Just got back from Grants in San Fran and was able to pick these up!! 

Box of Dracs
A Borris
Then a sampler which included another Borris, and Drac, plus a Tatuaje Cabinet Tainos and a Cabaiguan Imperiale


----------



## eljimmy (Jun 27, 2009)

I'll take a Drac 3er please.:help:


----------



## eljimmy (Jun 27, 2009)

nice haul!


----------



## Cypress (Jun 27, 2007)

Are the dracs worth the find?


----------



## Ndimarco (Jan 4, 2009)

Haven't tried one yet, I plan on firing one up in a little while, maybe I'll do a while I'm smoking review, as I haven't seen any on here yet.


----------



## zitro_joe (Oct 6, 2008)

I really hope they are.


----------



## Ndimarco (Jan 4, 2009)

So far I like em, I got a review going


----------



## havanajohn (Apr 4, 2009)

Nice haul!


----------



## dubels (Jun 21, 2009)

So I guess everything worked out! Congrats. I never got to make it to the event, but I am glad that you got a box.


----------



## mrsmitty (Jan 22, 2009)

Nice haul brother enjoy.


----------



## jeepthing (Jul 16, 2009)

Sweet


----------



## RobustBrad (Oct 20, 2009)

Yeah great pick up there. Enjoy those Drac's

Cheers,
Brad


----------



## ROB968323 (Aug 27, 2008)

You lucky ****!! Enjoy your smokes.


----------



## mlbar1153 (Mar 4, 2009)

Very nice.


----------



## tru_rocknrolla (Jun 26, 2009)

Excellent haul! I have been "dying" to try one of those Dracs!

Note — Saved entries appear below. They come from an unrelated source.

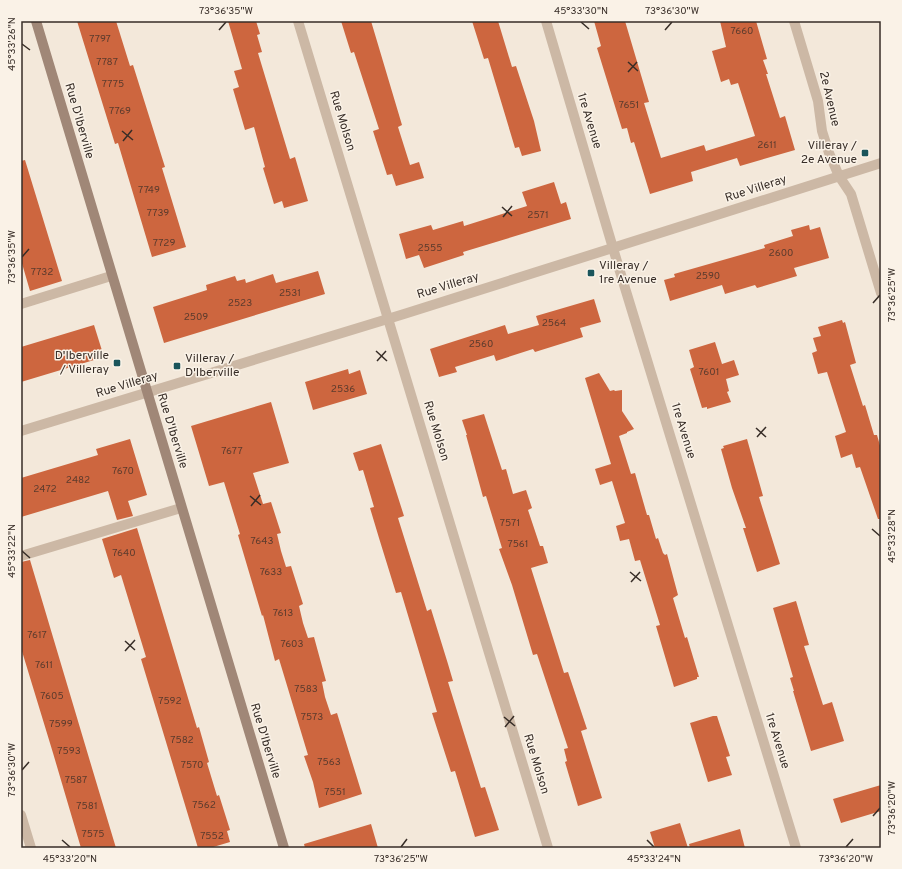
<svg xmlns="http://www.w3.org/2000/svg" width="902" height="869" font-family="Overpass,sans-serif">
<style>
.building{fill:#cd663f}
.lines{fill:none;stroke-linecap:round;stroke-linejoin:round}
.service{stroke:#ccb8a5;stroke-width:10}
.minor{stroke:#ccb8a5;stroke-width:10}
.tertiary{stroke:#ccb8a5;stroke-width:10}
.secondary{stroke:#a08777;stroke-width:10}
.ticks{fill:none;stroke:#372d27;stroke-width:1.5}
.poi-dot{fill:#1a555b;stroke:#faf2e7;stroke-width:1.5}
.labels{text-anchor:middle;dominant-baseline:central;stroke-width:3;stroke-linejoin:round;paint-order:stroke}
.number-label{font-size:10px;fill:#5c3b2d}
.street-label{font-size:12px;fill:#372d27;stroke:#faf2e7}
.poi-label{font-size:12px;fill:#372d27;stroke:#faf2e7;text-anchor:end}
.neatline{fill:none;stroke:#372d27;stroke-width:1.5}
.ticks-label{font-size:10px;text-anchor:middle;fill:#372d27}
</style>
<rect width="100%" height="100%" fill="#f3e8da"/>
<path class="building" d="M77,21H116L130,66L133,65L165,167L162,168L186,247L152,257L118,143L115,144Z
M228,21H256L260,34L257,35L262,52L258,53L290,159L295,157L308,201L284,208L282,201L274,204L263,168L265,167L254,127L245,130L233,89L239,87L234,71L242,69Z
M341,21H371L402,125L398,127L410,165L419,162L424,178L396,186L392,174L387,175L373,131L379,129L354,52L351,53Z
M472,21H498L512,67L516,66L534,121L541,151L522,156L519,147L515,148L488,58L484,59Z
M594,21H625L649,102L644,103L661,158L704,145L706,151L755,136L738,83L731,85L729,79L721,82L712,51L726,47L720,21H756L767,59L763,60L768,74H766L780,118L785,116L795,150L740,166L737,158L691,172L693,181L650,194L634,142L631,143L627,128L622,129L597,48L601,46Z
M25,160L62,281L30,291L21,260V161Z
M554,182L561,204L566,202L571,219L463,252L464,255L424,268L419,255L406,259L399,234L431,225L433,230L463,221L464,226L527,206L522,192Z
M809,225L810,230L820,227L829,258L794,268L797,276L757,288L755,285L725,294L722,285L670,301L664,280L675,277L674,274L765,248L764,245L793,236L791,230Z
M318,271L325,294L164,343L153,307L207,290L206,285L235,276L237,281L245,279L246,283L273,274L276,283Z
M594,299L601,322L580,328L583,337L535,352L533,349L496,361L494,355L455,367L457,372L439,377L430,349L505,325L508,334L539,325L536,316Z
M842,320L843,323L845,322L856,363L850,365L863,406L865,405L874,435H877L881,449V519H878L860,467L856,468L852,454L841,458L835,436L846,432L827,372L818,374L812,353L817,351L813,338L821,336L818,327Z
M94,325L104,357L21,382V347Z
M715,342L722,364L734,360L739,375L726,379L729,391L727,392L731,402L707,409V407L702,408L690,369L694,367L689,350Z
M348,369L349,374L360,370L367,394L313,410L305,382Z
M599,373L610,391L614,390L615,391L622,390V411L634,429L627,432V433L619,436L631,474L635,473L647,515H649L656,539L658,538L663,553L665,555L667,554L678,595L673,598L685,638L687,637L699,677H697V679L674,687L656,626L660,625L640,560L635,561L629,539L620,541L616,526L625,523L612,481L600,485L595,469L611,464L585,378Z
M271,402L289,463L253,473L263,504L271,502L281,533L277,534L281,551L286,567L291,566L303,604L299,606L303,623L308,638L314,637L326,681L322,682L325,697L331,715L337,713L362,794L319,808L313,782L304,756L308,755L279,659L275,661L263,615L262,616L238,535L240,534L224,482L209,486L191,426Z
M484,414L502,470L506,469L513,494L526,490L532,508L528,510L540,546H543L548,563L531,568L564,673L568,672L587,729L581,731L602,798L578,806L565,762L567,761L564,749L568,748L537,654L533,655L512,585L499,549L502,548L486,496L483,497L466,435H467L462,420Z
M130,439L147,495L128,501L133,516L117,520L108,491L21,517V478L98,455L96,449Z
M747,439L763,496L759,497L780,564L757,572L743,528H746L732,488L721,449L724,448L723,446Z
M381,444L404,516L398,518L427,611L431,609L448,664L453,681L448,682L481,788L485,787L499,830L475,837L455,771L451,772L432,713L437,712L401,592L396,593L379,538L370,508L374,507L363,470L359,471L353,453Z
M137,528L197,728L199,727L209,762L207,763L217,796L219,795L230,830L227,831L230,842L210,848H198L141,659L146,657L121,575L114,578L102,539Z
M30,560L89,758L116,848H81L53,753L21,648V562Z
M796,601L809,645L804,646L823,705L832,702L844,741L811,751L793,691H794L790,678L793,677L773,608Z
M713,716H717L730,756L726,757L732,775L708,782L690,723Z
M881,785V811L841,823L833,799Z
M680,823L688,848H655L650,832Z
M371,824L378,848H305L304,844Z
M740,829L745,848H690L689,844Z"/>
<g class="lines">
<path class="service" d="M21,304L111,276
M21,556L181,508"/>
<path class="minor" d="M298,21L548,848
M546,21L618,265L796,848
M794,21L818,101L822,131L829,153L839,176L851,194L881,293
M21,815L31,848"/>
<path class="tertiary" d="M21,431L404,314L881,163"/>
<path class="secondary" d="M36,21L284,848"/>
</g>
<path class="ticks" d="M581,22L589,29M219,30L226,22M665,30L672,22M22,44L30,50M628,62L638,71M628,72L637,62M122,131L133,140M123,141L132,130M502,207L512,216M503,217L512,206M22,257L29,249M873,303L880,295M376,351L387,361M377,361L386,351M756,428L766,437M757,437L766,427M250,496L261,505M251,506L260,495M872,529L880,536M22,551L30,558M630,572L641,581M631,582L640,572M125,641L135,650M125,651L135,640M504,717L515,726M505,727L514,716M22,770L29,762M873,816L880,808M62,840L70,847M647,840L654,847M401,847L407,839M846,847L853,839"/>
<g class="poi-dot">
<rect x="861" y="149" width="8" height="8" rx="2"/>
<rect x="587" y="269" width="8" height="8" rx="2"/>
<rect x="113" y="359" width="8" height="8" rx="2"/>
<rect x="173" y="362" width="8" height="8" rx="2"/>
</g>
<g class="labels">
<g class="number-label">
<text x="742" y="31">7660</text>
<text x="100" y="39">7797</text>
<text x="107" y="62">7787</text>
<text x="113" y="84">7775</text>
<text x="629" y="105">7651</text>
<text x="120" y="111">7769</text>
<text x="767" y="145">2611</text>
<text x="149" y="190">7749</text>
<text x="158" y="213">7739</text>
<text x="538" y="215">2571</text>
<text x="164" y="243">7729</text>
<text x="430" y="248">2555</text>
<text x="781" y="253">2600</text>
<text x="42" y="272">7732</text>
<text x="708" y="276">2590</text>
<text x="290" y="293">2531</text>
<text x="240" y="303">2523</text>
<text x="196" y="317">2509</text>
<text x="554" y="323">2564</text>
<text x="481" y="344">2560</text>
<text x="709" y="372">7601</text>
<text x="343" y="389">2536</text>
<text x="232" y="451">7677</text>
<text x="123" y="471">7670</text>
<text x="78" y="480">2482</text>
<text x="45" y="489">2472</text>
<text x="510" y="523">7571</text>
<text x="262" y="541">7643</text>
<text x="518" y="544">7561</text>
<text x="124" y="553">7640</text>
<text x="271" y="572">7633</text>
<text x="283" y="613">7613</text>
<text x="37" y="635">7617</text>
<text x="292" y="644">7603</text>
<text x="44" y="665">7611</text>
<text x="306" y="689">7583</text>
<text x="52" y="696">7605</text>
<text x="170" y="701">7592</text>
<text x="312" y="717">7573</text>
<text x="61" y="724">7599</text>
<text x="182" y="740">7582</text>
<text x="69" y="751">7593</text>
<text x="329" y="762">7563</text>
<text x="192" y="765">7570</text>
<text x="76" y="780">7587</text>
<text x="335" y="792">7551</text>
<text x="204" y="805">7562</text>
<text x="87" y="806">7581</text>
<text x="93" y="834">7575</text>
<text x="212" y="836">7552</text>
</g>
<g class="street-label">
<text transform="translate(829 99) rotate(77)">2e Avenue</text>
<text transform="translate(79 121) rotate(74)">Rue D'Iberville</text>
<text transform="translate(342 121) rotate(73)">Rue Molson</text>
<text transform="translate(589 121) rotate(73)">1re Avenue</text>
<text transform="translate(756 189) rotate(-18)">Rue Villeray</text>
<text transform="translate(448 286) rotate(-17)">Rue Villeray</text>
<text transform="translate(127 385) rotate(-17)">Rue Villeray</text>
<text transform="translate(172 431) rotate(73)">Rue D'Iberville</text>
<text transform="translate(436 431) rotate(73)">Rue Molson</text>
<text transform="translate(683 431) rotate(73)">1re Avenue</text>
<text transform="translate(265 741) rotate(73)">Rue D'Iberville</text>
<text transform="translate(777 741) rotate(73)">1re Avenue</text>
<text transform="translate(536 764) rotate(73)">Rue Molson</text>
</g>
<g class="poi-label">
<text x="857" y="146">Villeray /<tspan x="857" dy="14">2e Avenue</tspan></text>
<text x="599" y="266" text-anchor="start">Villeray /<tspan x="599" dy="14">1re Avenue</tspan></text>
<text x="109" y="356">D'Iberville<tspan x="109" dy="14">/ Villeray</tspan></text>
<text x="185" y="359" text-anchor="start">Villeray /<tspan x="185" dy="14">D'Iberville</tspan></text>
</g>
</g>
<rect width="902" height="869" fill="none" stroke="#faf2e7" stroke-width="44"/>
<rect x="22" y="22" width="858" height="825" class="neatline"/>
<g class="ticks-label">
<text x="226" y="14">73°36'35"W</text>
<text x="581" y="14">45°33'30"N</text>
<text x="672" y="14">73°36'30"W</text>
<text transform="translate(11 44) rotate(-90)" y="4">45°33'26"N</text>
<text transform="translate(11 257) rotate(-90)" y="4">73°36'35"W</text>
<text transform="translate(891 295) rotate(-90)" y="4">73°36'25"W</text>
<text transform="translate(891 536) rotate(-90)" y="4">45°33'28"N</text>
<text transform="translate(11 551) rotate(-90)" y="4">45°33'22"N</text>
<text transform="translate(11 770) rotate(-90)" y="4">73°36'30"W</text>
<text transform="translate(891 808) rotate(-90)" y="4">73°36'20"W</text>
<text x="70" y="862">45°33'20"N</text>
<text x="401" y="862">73°36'25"W</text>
<text x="654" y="862">45°33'24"N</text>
<text x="846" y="862">73°36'20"W</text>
</g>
</svg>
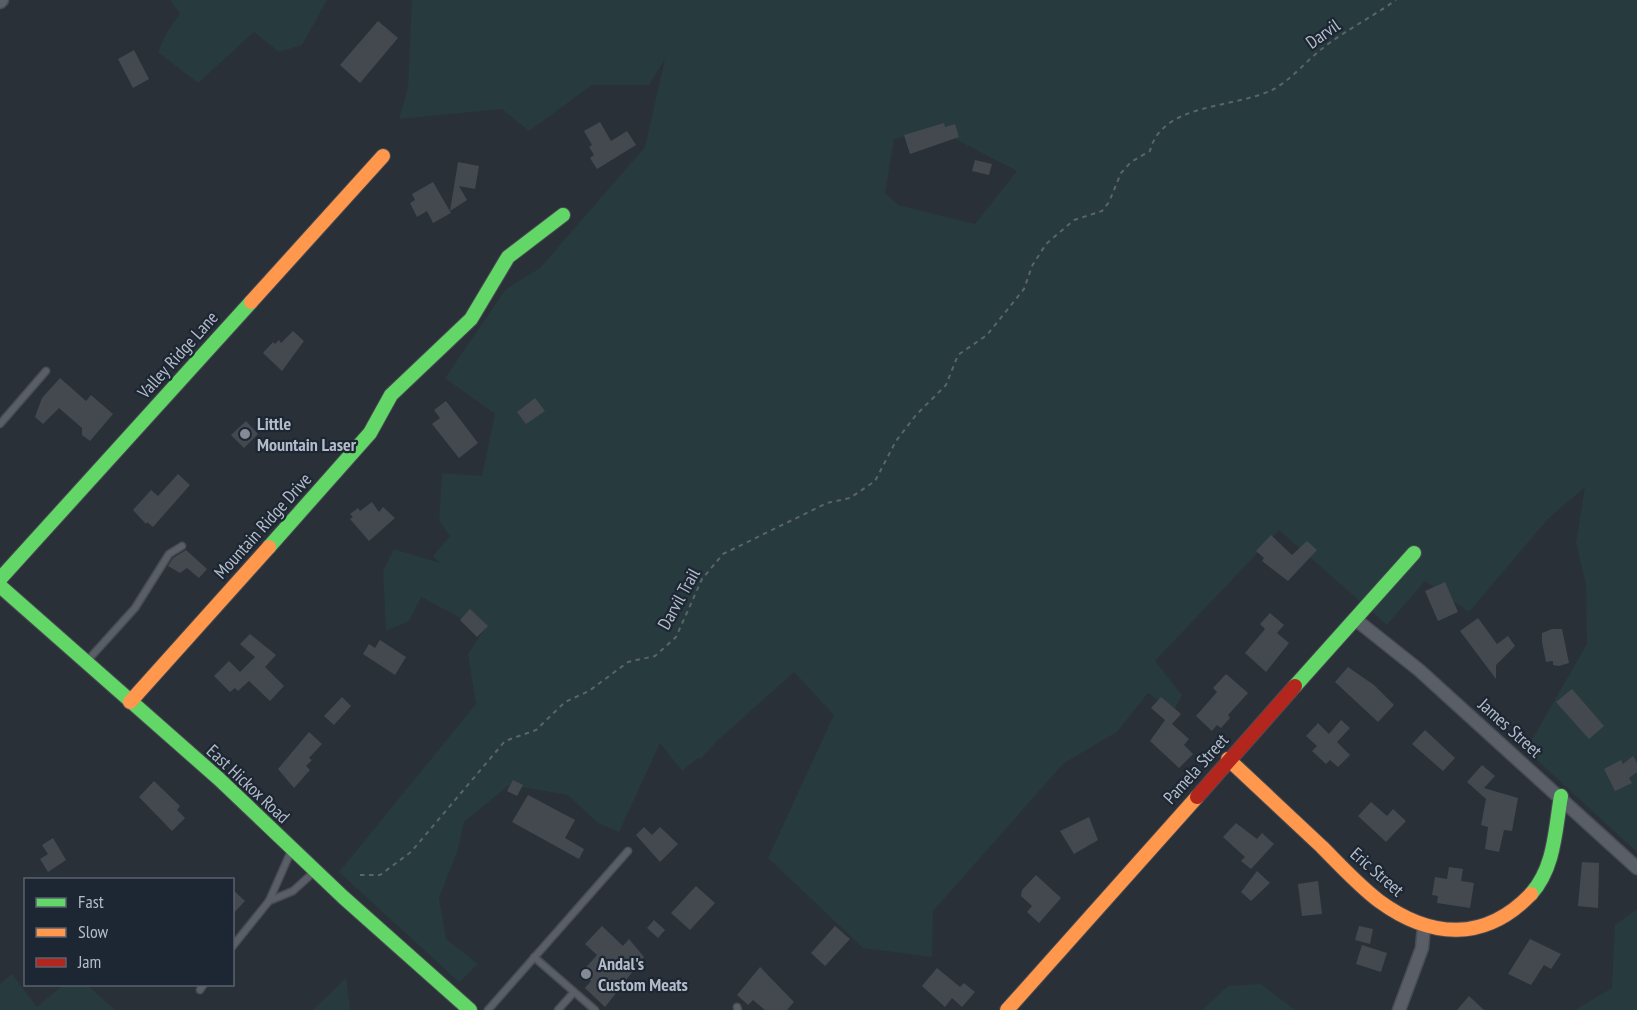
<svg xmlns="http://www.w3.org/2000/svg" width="1637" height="1010" viewBox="0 0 1637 1010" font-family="'PT Sans Narrow',sans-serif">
<rect width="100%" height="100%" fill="#2a3038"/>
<g fill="#273a3e" fill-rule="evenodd">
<polygon points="170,0 327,0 302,45 279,52 254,32 198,83 158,52 167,32 180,14"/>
<path d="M412,0H1637V852L1526,750L1587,644L1586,584L1576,543L1585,487L1547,520L1469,612L1425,581L1387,625L1279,530L1155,661L1182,695L1173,712L1148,693L1117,732L1064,763L933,911L932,957L863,948L768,858L834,715L794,672L717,741L701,759L698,758L682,771L660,743L619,832L598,823L568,795L509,785L464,822L458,849L439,898L446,939L478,964L459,982L339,872L476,704L468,654L484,630L421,597L409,621L386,631L383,571L394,549L440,563L433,556L450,536L439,521L442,473L482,476L495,414L445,378L506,289L540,268L645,147L665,59L649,85H592L529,131L502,109L399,119L408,88ZM938,130L1017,171L975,224L898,205L885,193L894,139Z"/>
<polygon points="1637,909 1637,1010 1575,1010 1612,988 1615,925"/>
<polygon points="12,974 37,1007 63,985 86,984 115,1010 0,1010 0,984"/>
<polygon points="346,978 350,1010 313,1010"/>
<polygon points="1261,984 1295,1010 1202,1010 1228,986"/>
</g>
<g fill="#444950">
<polygon points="378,21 398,38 360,83 340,65"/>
<polygon points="134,50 149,79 133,88 118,59"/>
<polygon points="600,122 611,141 627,131 636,145 597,169 590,158 594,155 589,147 592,145 584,131"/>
<polygon points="944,123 945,127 955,124 959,137 910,154 904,135"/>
<polygon points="975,160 992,164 989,175 972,171"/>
<polygon points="458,162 479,166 475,189 459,186 467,200 450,211"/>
<polygon points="433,182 451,213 433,223 427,211 417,217 410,203 415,200 412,194"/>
<polygon points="293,331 304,341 282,371 263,353 273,342 275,344 279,340 281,343"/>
<polygon points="60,378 86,401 91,395 113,414 90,441 82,435 82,428 59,408 43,424 35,417 42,398"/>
<polygon points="535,398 545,411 526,424 517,412"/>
<polygon points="446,401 478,443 459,458 432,424 440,418 434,410"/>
<polygon points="246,421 258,434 244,448 231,435"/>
<polygon points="178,474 190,485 153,527 147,522 146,524 133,510 151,490 158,496"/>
<polygon points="372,502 379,512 383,507 395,518 369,541 350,519 353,517 350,514 358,508 360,511"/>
<polygon points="1271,535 1292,555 1307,541 1317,550 1288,581 1262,561 1264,558 1256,551"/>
<polygon points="186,550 207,569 199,578 187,568 180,573 168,566 173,558"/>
<polygon points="1445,582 1458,612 1438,621 1425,591"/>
<polygon points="470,609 488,626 477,637 460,620"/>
<polygon points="1270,613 1284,625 1277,633 1289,643 1266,672 1245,653 1265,629 1260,624"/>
<polygon points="1478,618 1497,644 1508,636 1515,646 1496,665 1496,679 1460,631"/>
<polygon points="1552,629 1562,629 1569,663 1559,666 1553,665 1553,661 1546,662 1542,642 1542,633"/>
<polygon points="250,634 276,655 265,667 284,686 270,701 249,681 238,691 235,688 230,692 214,676 229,661 240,672 255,657 240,644"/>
<polygon points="380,640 406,657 395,675 363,654 369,644 375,648"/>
<polygon points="1348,667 1374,685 1394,705 1378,722 1335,682"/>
<polygon points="1226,674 1248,693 1228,715 1230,718 1221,728 1217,725 1212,731 1196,716 1217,692 1213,688"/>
<polygon points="1572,689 1604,726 1589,739 1556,702"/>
<polygon points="342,697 351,706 334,725 324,716"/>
<polygon points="1161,697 1181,714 1172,724 1189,739 1184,745 1193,754 1179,768 1150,741 1165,720 1151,708"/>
<polygon points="1341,720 1350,728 1337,742 1350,755 1338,767 1330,760 1326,764 1312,751 1317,746 1306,736 1318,723 1329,734"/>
<polygon points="1425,730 1455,758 1443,771 1412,744"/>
<polygon points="309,732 322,744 309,758 312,760 306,766 310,770 294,788 278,769"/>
<polygon points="1633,756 1637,763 1637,772 1629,778 1632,783 1615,791 1604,769 1621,760 1623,764"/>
<polygon points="1482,765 1495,776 1484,788 1518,798 1512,831 1504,830 1499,852 1485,849 1488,827 1481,825 1486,799 1467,782"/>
<polygon points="513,780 523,785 517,796 507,791"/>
<polygon points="154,781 180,806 177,810 185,818 172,831 139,797"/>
<polygon points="528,795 575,820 565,838 584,849 579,859 512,822"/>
<polygon points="1371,802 1387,816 1393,809 1406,821 1386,842 1358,816"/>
<polygon points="1089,817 1098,840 1074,854 1060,831"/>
<polygon points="1236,823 1257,839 1262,833 1274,844 1251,869 1241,861 1245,857 1223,837"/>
<polygon points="644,827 652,835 660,827 678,844 660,862 636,835"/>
<polygon points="53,838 66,860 48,872 40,859 48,854 42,845"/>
<polygon points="1582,862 1599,863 1598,908 1578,906"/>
<polygon points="1449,867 1463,869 1461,881 1474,883 1470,908 1437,903 1438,896 1432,895 1435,877 1447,879"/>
<polygon points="1257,871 1270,883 1251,901 1241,892"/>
<polygon points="1036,875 1061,898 1039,923 1027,912 1032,906 1021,896 1022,890"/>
<polygon points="1318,881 1322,914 1302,916 1298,884"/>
<polygon points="696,886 715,903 690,930 671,913"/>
<polygon points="232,889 245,901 232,915"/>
<polygon points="654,920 665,930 658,938 647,928"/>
<polygon points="602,926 623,946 629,939 644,957 605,1007 585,988 591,981 581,973 597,955 585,944"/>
<polygon points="835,926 850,939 825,966 811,953"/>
<polygon points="1359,926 1373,929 1370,944 1355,940"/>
<polygon points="1530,939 1561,954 1551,969 1544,965 1531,985 1508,974"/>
<polygon points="1362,945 1387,953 1381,972 1356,964"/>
<polygon points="760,967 794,1002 787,1010 765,1010 753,1000 748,1005 737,995"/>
<polygon points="937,968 960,987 964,983 975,992 962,1007 952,998 945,1007 922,986"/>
<polygon points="1469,996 1484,1010 1457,1010"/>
</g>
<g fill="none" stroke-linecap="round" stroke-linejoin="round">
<g stroke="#484c53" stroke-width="9">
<g id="lane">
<polyline points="0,424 46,371"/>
<polyline points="88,660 135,608 169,554 182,546"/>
<polyline points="269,901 293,891 315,871"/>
<polyline points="232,947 269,901 292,849"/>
<polyline points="534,957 595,1010"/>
<polyline points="200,990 204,984"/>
<polyline points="737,1007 738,1010"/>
<polyline points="488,1010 628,851"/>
<polyline points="558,1010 574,992"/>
</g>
</g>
<g stroke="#484c53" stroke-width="15">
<g id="street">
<polyline points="0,2 2,0"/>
<polyline points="1355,619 1419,670 1637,868"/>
<polyline points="1399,1010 1422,948 1424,926"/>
</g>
</g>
<g stroke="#484c53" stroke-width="16">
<g id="fast">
<polyline points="269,547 370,433 391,395 471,319 508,257 563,215"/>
<polyline points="0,579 251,302"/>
<polyline points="0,586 219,779 343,897 470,1010"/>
<polyline points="1295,686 1414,553"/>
<path d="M1531,894C1555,867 1555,830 1561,796"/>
</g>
</g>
<g stroke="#484c53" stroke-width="16">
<g id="slow">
<polyline points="251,302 383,156"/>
<polyline points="130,702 269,547"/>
<path d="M1228,759C1259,788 1291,818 1322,847C1340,865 1358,885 1379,901C1431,939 1485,942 1531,894"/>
<polyline points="1007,1010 1197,797"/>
</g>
</g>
<g stroke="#484c53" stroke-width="16">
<polyline id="jam" points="1197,797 1295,686"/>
</g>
<path stroke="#5d636a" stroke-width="2" stroke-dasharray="4.5 4.5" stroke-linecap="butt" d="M360,875H380L411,852L505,741L536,730L565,702L589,691L628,662L655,656L676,637L702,579L723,554L827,503L850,498L875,481L896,441L916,415L946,385L958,355L987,335L1024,289L1032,266L1046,244L1074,220L1102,211L1109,202L1121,173L1131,162L1150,151C1162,102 1235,109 1274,89C1292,79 1307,60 1323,48C1346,30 1372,17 1396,0"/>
<use href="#lane" stroke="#5a5e66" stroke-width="6"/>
<use href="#street" stroke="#5a5e66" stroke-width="12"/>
<use href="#fast" stroke="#63d668" stroke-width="14"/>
<use href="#slow" stroke="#ff974d" stroke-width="14"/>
<use href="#jam" stroke="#b3261e" stroke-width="14"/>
</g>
<g fill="#848b96" stroke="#1d2633" stroke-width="2">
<circle cx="245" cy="434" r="6"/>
<circle cx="586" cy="974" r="6"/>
</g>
<g text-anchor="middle" stroke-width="4.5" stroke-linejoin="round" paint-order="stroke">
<g font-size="18" fill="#b4bcc9" stroke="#1d2633">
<text transform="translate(1323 34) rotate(-35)" y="6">Darvil</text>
<text transform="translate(178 355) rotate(-48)" y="6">Valley Ridge Lane</text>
<text transform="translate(263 526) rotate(-48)" y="6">Mountain Ridge Drive</text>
<text transform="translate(679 599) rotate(-61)" y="6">Darvil Trail</text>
<text transform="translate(1510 728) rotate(42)" y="6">James Street</text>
<text transform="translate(1196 769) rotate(-48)" y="6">Pamela Street</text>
<text transform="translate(248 784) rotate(43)" y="6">East Hickox Road</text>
<text transform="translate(1377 872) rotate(41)" y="6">Eric Street</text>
</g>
<g font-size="18" font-weight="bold" fill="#b4bcc9" stroke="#1d2633" text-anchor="start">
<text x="257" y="430">Little<tspan x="257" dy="21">Mountain Laser</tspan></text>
<text x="598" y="970">Andal's<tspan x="598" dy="21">Custom Meats</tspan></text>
</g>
</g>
<rect x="24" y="878" width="210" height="108" fill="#1d2633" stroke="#59626f" stroke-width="1.5"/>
<rect x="36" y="898" width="30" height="9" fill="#63d668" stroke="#59626f" stroke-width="1.5"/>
<text x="78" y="908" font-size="18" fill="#b4bcc9">Fast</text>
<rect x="36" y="928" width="30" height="9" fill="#ff974d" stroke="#59626f" stroke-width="1.5"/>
<text x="78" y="938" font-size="18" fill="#b4bcc9">Slow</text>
<rect x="36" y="958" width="30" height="9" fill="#b3261e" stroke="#59626f" stroke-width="1.5"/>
<text x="78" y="968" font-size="18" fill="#b4bcc9">Jam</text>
</svg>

Enjoy!


----------



## sboyajian (Jun 27, 2008)

I'd honestly put em away for about 6 months.. mind are VERY wet... same with the Boris's.


----------



## tx_tuff (Jun 16, 2007)

Got me a box too, I agree let them sit. But not in that coffin box. Mine had a pre-light draw of paint! So I'm storing them in a different box.


----------